AIM: Return every line of the items below unchanged, in the same order.
::::::
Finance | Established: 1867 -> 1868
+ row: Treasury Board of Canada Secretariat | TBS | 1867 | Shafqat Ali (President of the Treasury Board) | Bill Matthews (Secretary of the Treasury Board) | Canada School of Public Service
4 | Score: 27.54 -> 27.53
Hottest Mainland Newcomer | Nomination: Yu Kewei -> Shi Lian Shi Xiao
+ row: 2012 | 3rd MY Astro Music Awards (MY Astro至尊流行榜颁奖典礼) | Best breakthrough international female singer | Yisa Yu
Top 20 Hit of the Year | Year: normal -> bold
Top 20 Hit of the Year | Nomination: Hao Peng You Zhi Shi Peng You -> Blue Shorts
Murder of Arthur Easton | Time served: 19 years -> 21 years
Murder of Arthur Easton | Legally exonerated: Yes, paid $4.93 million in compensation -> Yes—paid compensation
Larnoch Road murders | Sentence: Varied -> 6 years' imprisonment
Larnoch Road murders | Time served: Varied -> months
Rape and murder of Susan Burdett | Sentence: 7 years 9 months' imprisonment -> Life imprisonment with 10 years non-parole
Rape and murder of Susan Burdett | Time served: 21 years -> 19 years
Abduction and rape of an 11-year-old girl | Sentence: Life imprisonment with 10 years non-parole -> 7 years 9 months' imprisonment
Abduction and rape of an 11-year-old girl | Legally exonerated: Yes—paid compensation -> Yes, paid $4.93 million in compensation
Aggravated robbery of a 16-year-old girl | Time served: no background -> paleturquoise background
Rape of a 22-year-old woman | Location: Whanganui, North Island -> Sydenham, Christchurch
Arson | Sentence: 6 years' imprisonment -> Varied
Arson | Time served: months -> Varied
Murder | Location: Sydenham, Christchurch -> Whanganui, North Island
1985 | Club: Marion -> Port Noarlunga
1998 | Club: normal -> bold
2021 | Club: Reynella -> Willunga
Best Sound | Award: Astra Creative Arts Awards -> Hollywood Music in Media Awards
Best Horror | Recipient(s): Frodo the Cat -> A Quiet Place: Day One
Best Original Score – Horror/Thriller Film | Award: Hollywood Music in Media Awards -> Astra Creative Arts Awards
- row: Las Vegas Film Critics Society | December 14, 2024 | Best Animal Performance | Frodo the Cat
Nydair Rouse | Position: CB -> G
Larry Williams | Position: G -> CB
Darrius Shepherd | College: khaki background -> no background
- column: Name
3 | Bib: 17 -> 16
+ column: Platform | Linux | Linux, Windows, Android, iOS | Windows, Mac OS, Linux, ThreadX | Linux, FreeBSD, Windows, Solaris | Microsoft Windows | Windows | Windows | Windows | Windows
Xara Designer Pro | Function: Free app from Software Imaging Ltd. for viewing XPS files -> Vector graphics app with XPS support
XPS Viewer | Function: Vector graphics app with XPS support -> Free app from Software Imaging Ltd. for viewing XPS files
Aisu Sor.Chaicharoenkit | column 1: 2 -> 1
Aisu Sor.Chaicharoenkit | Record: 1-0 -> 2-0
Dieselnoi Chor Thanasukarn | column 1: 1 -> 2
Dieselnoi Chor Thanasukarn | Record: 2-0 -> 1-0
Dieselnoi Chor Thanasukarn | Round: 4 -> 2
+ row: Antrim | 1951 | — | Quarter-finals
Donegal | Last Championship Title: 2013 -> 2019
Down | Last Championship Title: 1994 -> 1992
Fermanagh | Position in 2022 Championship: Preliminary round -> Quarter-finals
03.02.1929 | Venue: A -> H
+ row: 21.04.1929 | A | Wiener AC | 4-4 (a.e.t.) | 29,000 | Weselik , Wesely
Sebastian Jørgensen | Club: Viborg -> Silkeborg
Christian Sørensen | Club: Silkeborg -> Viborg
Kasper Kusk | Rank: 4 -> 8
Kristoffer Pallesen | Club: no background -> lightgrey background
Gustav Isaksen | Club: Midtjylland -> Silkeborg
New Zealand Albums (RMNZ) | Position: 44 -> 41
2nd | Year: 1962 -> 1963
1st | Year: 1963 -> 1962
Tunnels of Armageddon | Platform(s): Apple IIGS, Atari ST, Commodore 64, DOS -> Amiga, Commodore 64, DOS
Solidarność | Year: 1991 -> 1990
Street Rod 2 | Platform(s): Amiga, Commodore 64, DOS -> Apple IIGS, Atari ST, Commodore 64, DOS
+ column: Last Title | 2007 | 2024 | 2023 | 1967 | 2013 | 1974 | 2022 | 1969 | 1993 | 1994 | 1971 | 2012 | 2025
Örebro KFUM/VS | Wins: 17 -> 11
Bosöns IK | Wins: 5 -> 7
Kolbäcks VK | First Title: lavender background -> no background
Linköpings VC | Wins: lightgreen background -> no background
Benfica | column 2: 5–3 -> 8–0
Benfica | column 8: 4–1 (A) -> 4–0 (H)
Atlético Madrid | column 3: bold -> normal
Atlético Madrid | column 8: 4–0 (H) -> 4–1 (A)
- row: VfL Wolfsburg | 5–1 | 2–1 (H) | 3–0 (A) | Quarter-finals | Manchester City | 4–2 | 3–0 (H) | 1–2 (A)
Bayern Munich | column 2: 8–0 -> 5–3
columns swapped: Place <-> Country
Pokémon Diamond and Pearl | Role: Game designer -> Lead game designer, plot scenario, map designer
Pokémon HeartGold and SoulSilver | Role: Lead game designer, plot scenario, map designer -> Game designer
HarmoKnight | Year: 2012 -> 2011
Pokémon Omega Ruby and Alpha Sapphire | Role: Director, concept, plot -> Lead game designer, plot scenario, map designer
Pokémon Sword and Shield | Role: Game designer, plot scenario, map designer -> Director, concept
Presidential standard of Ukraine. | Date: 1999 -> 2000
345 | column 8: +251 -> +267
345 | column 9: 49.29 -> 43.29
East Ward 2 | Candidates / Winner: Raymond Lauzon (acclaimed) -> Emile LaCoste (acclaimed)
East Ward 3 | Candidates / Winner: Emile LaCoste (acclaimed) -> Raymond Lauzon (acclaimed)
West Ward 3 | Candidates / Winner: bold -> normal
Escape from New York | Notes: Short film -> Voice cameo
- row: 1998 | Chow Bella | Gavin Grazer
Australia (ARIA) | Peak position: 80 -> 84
::::::
COMPLETED EXERCISE:
Finance | Established: 1867 -> 1868
+ row: Treasury Board of Canada Secretariat | TBS | 1867 | Shafqat Ali (President of the Treasury Board) | Bill Matthews (Secretary of the Treasury Board) | Canada School of Public Service
4 | Score: 27.54 -> 27.53
Hottest Mainland Newcomer | Nomination: Yu Kewei -> Shi Lian Shi Xiao
+ row: 2012 | 3rd MY Astro Music Awards (MY Astro至尊流行榜颁奖典礼) | Best breakthrough international female singer | Yisa Yu
Top 20 Hit of the Year | Year: normal -> bold
Top 20 Hit of the Year | Nomination: Hao Peng You Zhi Shi Peng You -> Blue Shorts
Murder of Arthur Easton | Time served: 19 years -> 21 years
Murder of Arthur Easton | Legally exonerated: Yes, paid $4.93 million in compensation -> Yes—paid compensation
Larnoch Road murders | Sentence: Varied -> 6 years' imprisonment
Larnoch Road murders | Time served: Varied -> months
Rape and murder of Susan Burdett | Sentence: 7 years 9 months' imprisonment -> Life imprisonment with 10 years non-parole
Rape and murder of Susan Burdett | Time served: 21 years -> 19 years
Abduction and rape of an 11-year-old girl | Sentence: Life imprisonment with 10 years non-parole -> 7 years 9 months' imprisonment
Abduction and rape of an 11-year-old girl | Legally exonerated: Yes—paid compensation -> Yes, paid $4.93 million in compensation
Aggravated robbery of a 16-year-old girl | Time served: no background -> paleturquoise background
Rape of a 22-year-old woman | Location: Whanganui, North Island -> Sydenham, Christchurch
Arson | Sentence: 6 years' imprisonment -> Varied
Arson | Time served: months -> Varied
Murder | Location: Sydenham, Christchurch -> Whanganui, North Island
1985 | Club: Marion -> Port Noarlunga
1998 | Club: normal -> bold
2021 | Club: Reynella -> Willunga
Best Sound | Award: Astra Creative Arts Awards -> Hollywood Music in Media Awards
Best Horror | Recipient(s): Frodo the Cat -> A Quiet Place: Day One
Best Original Score – Horror/Thriller Film | Award: Hollywood Music in Media Awards -> Astra Creative Arts Awards
- row: Las Vegas Film Critics Society | December 14, 2024 | Best Animal Performance | Frodo the Cat
Nydair Rouse | Position: CB -> G
Larry Williams | Position: G -> CB
Darrius Shepherd | College: khaki background -> no background
- column: Name
3 | Bib: 17 -> 16
+ column: Platform | Linux | Linux, Windows, Android, iOS | Windows, Mac OS, Linux, ThreadX | Linux, FreeBSD, Windows, Solaris | Microsoft Windows | Windows | Windows | Windows | Windows
Xara Designer Pro | Function: Free app from Software Imaging Ltd. for viewing XPS files -> Vector graphics app with XPS support
XPS Viewer | Function: Vector graphics app with XPS support -> Free app from Software Imaging Ltd. for viewing XPS files
Aisu Sor.Chaicharoenkit | column 1: 2 -> 1
Aisu Sor.Chaicharoenkit | Record: 1-0 -> 2-0
Dieselnoi Chor Thanasukarn | column 1: 1 -> 2
Dieselnoi Chor Thanasukarn | Record: 2-0 -> 1-0
Dieselnoi Chor Thanasukarn | Round: 4 -> 2
+ row: Antrim | 1951 | — | Quarter-finals
Donegal | Last Championship Title: 2013 -> 2019
Down | Last Championship Title: 1994 -> 1992
Fermanagh | Position in 2022 Championship: Preliminary round -> Quarter-finals
03.02.1929 | Venue: A -> H
+ row: 21.04.1929 | A | Wiener AC | 4-4 (a.e.t.) | 29,000 | Weselik , Wesely
Sebastian Jørgensen | Club: Viborg -> Silkeborg
Christian Sørensen | Club: Silkeborg -> Viborg
Kasper Kusk | Rank: 4 -> 8
Kristoffer Pallesen | Club: no background -> lightgrey background
Gustav Isaksen | Club: Midtjylland -> Silkeborg
New Zealand Albums (RMNZ) | Position: 44 -> 41
2nd | Year: 1962 -> 1963
1st | Year: 1963 -> 1962
Tunnels of Armageddon | Platform(s): Apple IIGS, Atari ST, Commodore 64, DOS -> Amiga, Commodore 64, DOS
Solidarność | Year: 1991 -> 1990
Street Rod 2 | Platform(s): Amiga, Commodore 64, DOS -> Apple IIGS, Atari ST, Commodore 64, DOS
+ column: Last Title | 2007 | 2024 | 2023 | 1967 | 2013 | 1974 | 2022 | 1969 | 1993 | 1994 | 1971 | 2012 | 2025
Örebro KFUM/VS | Wins: 17 -> 11
Bosöns IK | Wins: 5 -> 7
Kolbäcks VK | First Title: lavender background -> no background
Linköpings VC | Wins: lightgreen background -> no background
Benfica | column 2: 5–3 -> 8–0
Benfica | column 8: 4–1 (A) -> 4–0 (H)
Atlético Madrid | column 3: bold -> normal
Atlético Madrid | column 8: 4–0 (H) -> 4–1 (A)
- row: VfL Wolfsburg | 5–1 | 2–1 (H) | 3–0 (A) | Quarter-finals | Manchester City | 4–2 | 3–0 (H) | 1–2 (A)
Bayern Munich | column 2: 8–0 -> 5–3
columns swapped: Place <-> Country
Pokémon Diamond and Pearl | Role: Game designer -> Lead game designer, plot scenario, map designer
Pokémon HeartGold and SoulSilver | Role: Lead game designer, plot scenario, map designer -> Game designer
HarmoKnight | Year: 2012 -> 2011
Pokémon Omega Ruby and Alpha Sapphire | Role: Director, concept, plot -> Lead game designer, plot scenario, map designer
Pokémon Sword and Shield | Role: Game designer, plot scenario, map designer -> Director, concept
Presidential standard of Ukraine. | Date: 1999 -> 2000
345 | column 8: +251 -> +267
345 | column 9: 49.29 -> 43.29
East Ward 2 | Candidates / Winner: Raymond Lauzon (acclaimed) -> Emile LaCoste (acclaimed)
East Ward 3 | Candidates / Winner: Emile LaCoste (acclaimed) -> Raymond Lauzon (acclaimed)
West Ward 3 | Candidates / Winner: bold -> normal
Escape from New York | Notes: Short film -> Voice cameo
- row: 1998 | Chow Bella | Gavin Grazer
Australia (ARIA) | Peak position: 80 -> 84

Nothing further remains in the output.